• Problem to work on:
Repeat every word in the material below, character for character and in the same order.

• Dataset extract:
================================

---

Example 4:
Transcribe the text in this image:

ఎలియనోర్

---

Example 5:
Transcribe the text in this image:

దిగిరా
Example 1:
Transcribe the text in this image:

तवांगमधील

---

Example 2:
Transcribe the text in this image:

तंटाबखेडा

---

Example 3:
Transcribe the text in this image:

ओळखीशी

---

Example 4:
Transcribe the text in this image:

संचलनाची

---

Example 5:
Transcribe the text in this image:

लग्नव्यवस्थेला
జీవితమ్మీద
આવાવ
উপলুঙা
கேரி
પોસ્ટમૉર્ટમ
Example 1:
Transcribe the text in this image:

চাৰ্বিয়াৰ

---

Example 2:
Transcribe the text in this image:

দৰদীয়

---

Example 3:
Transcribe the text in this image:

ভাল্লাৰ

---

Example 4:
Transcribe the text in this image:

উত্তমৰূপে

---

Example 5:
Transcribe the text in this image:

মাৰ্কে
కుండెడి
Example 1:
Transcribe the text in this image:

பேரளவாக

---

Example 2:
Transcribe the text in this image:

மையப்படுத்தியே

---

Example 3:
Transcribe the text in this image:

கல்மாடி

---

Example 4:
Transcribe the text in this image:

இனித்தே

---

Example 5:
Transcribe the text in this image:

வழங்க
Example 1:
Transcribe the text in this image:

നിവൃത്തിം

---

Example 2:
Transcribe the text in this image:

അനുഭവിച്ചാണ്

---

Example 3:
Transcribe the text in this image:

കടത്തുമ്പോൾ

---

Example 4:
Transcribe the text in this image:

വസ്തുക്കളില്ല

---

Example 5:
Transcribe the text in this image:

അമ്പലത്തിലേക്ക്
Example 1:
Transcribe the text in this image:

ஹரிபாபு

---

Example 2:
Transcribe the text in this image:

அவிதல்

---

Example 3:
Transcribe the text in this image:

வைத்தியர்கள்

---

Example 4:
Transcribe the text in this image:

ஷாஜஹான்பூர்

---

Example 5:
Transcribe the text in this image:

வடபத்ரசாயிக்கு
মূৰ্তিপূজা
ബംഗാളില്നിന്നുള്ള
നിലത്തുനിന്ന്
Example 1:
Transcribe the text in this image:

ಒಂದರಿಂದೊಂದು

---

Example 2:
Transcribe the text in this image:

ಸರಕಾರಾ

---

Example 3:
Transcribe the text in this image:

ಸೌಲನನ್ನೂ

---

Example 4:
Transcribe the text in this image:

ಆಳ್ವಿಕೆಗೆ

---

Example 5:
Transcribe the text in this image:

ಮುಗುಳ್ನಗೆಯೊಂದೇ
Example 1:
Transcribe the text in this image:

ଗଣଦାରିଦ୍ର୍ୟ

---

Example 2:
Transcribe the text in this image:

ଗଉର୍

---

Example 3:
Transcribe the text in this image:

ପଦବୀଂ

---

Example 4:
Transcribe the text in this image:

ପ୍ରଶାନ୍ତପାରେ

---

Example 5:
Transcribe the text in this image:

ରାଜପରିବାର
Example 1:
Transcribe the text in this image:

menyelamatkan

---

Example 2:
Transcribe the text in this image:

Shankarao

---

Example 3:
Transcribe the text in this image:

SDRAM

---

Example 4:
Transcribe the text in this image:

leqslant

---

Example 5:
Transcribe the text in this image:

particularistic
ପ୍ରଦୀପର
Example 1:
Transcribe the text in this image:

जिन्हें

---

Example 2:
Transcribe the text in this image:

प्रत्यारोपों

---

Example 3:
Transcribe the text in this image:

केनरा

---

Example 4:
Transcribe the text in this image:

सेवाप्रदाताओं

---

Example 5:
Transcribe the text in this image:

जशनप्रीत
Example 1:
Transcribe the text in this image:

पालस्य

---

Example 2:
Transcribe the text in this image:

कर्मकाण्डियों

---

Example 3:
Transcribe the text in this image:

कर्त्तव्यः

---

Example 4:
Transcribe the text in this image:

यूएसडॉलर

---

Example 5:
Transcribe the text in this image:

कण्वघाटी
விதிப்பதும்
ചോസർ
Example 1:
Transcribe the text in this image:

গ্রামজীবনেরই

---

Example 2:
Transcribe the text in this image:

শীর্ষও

================================

• Full response:
---

Example 4:
Transcribe the text in this image:

ఎలియనోర్

---

Example 5:
Transcribe the text in this image:

దిగిరా
Example 1:
Transcribe the text in this image:

तवांगमधील

---

Example 2:
Transcribe the text in this image:

तंटाबखेडा

---

Example 3:
Transcribe the text in this image:

ओळखीशी

---

Example 4:
Transcribe the text in this image:

संचलनाची

---

Example 5:
Transcribe the text in this image:

लग्नव्यवस्थेला
జీవితమ్మీద
આવાવ
উপলুঙা
கேரி
પોસ્ટમૉર્ટમ
Example 1:
Transcribe the text in this image:

চাৰ্বিয়াৰ

---

Example 2:
Transcribe the text in this image:

দৰদীয়

---

Example 3:
Transcribe the text in this image:

ভাল্লাৰ

---

Example 4:
Transcribe the text in this image:

উত্তমৰূপে

---

Example 5:
Transcribe the text in this image:

মাৰ্কে
కుండెడి
Example 1:
Transcribe the text in this image:

பேரளவாக

---

Example 2:
Transcribe the text in this image:

மையப்படுத்தியே

---

Example 3:
Transcribe the text in this image:

கல்மாடி

---

Example 4:
Transcribe the text in this image:

இனித்தே

---

Example 5:
Transcribe the text in this image:

வழங்க
Example 1:
Transcribe the text in this image:

നിവൃത്തിം

---

Example 2:
Transcribe the text in this image:

അനുഭവിച്ചാണ്

---

Example 3:
Transcribe the text in this image:

കടത്തുമ്പോൾ

---

Example 4:
Transcribe the text in this image:

വസ്തുക്കളില്ല

---

Example 5:
Transcribe the text in this image:

അമ്പലത്തിലേക്ക്
Example 1:
Transcribe the text in this image:

ஹரிபாபு

---

Example 2:
Transcribe the text in this image:

அவிதல்

---

Example 3:
Transcribe the text in this image:

வைத்தியர்கள்

---

Example 4:
Transcribe the text in this image:

ஷாஜஹான்பூர்

---

Example 5:
Transcribe the text in this image:

வடபத்ரசாயிக்கு
মূৰ্তিপূজা
ബംഗാളില്നിന്നുള്ള
നിലത്തുനിന്ന്
Example 1:
Transcribe the text in this image:

ಒಂದರಿಂದೊಂದು

---

Example 2:
Transcribe the text in this image:

ಸರಕಾರಾ

---

Example 3:
Transcribe the text in this image:

ಸೌಲನನ್ನೂ

---

Example 4:
Transcribe the text in this image:

ಆಳ್ವಿಕೆಗೆ

---

Example 5:
Transcribe the text in this image:

ಮುಗುಳ್ನಗೆಯೊಂದೇ
Example 1:
Transcribe the text in this image:

ଗଣଦାରିଦ୍ର୍ୟ

---

Example 2:
Transcribe the text in this image:

ଗଉର୍

---

Example 3:
Transcribe the text in this image:

ପଦବୀଂ

---

Example 4:
Transcribe the text in this image:

ପ୍ରଶାନ୍ତପାରେ

---

Example 5:
Transcribe the text in this image:

ରାଜପରିବାର
Example 1:
Transcribe the text in this image:

menyelamatkan

---

Example 2:
Transcribe the text in this image:

Shankarao

---

Example 3:
Transcribe the text in this image:

SDRAM

---

Example 4:
Transcribe the text in this image:

leqslant

---

Example 5:
Transcribe the text in this image:

particularistic
ପ୍ରଦୀପର
Example 1:
Transcribe the text in this image:

जिन्हें

---

Example 2:
Transcribe the text in this image:

प्रत्यारोपों

---

Example 3:
Transcribe the text in this image:

केनरा

---

Example 4:
Transcribe the text in this image:

सेवाप्रदाताओं

---

Example 5:
Transcribe the text in this image:

जशनप्रीत
Example 1:
Transcribe the text in this image:

पालस्य

---

Example 2:
Transcribe the text in this image:

कर्मकाण्डियों

---

Example 3:
Transcribe the text in this image:

कर्त्तव्यः

---

Example 4:
Transcribe the text in this image:

यूएसडॉलर

---

Example 5:
Transcribe the text in this image:

कण्वघाटी
விதிப்பதும்
ചോസർ
Example 1:
Transcribe the text in this image:

গ্রামজীবনেরই

---

Example 2:
Transcribe the text in this image:

শীর্ষও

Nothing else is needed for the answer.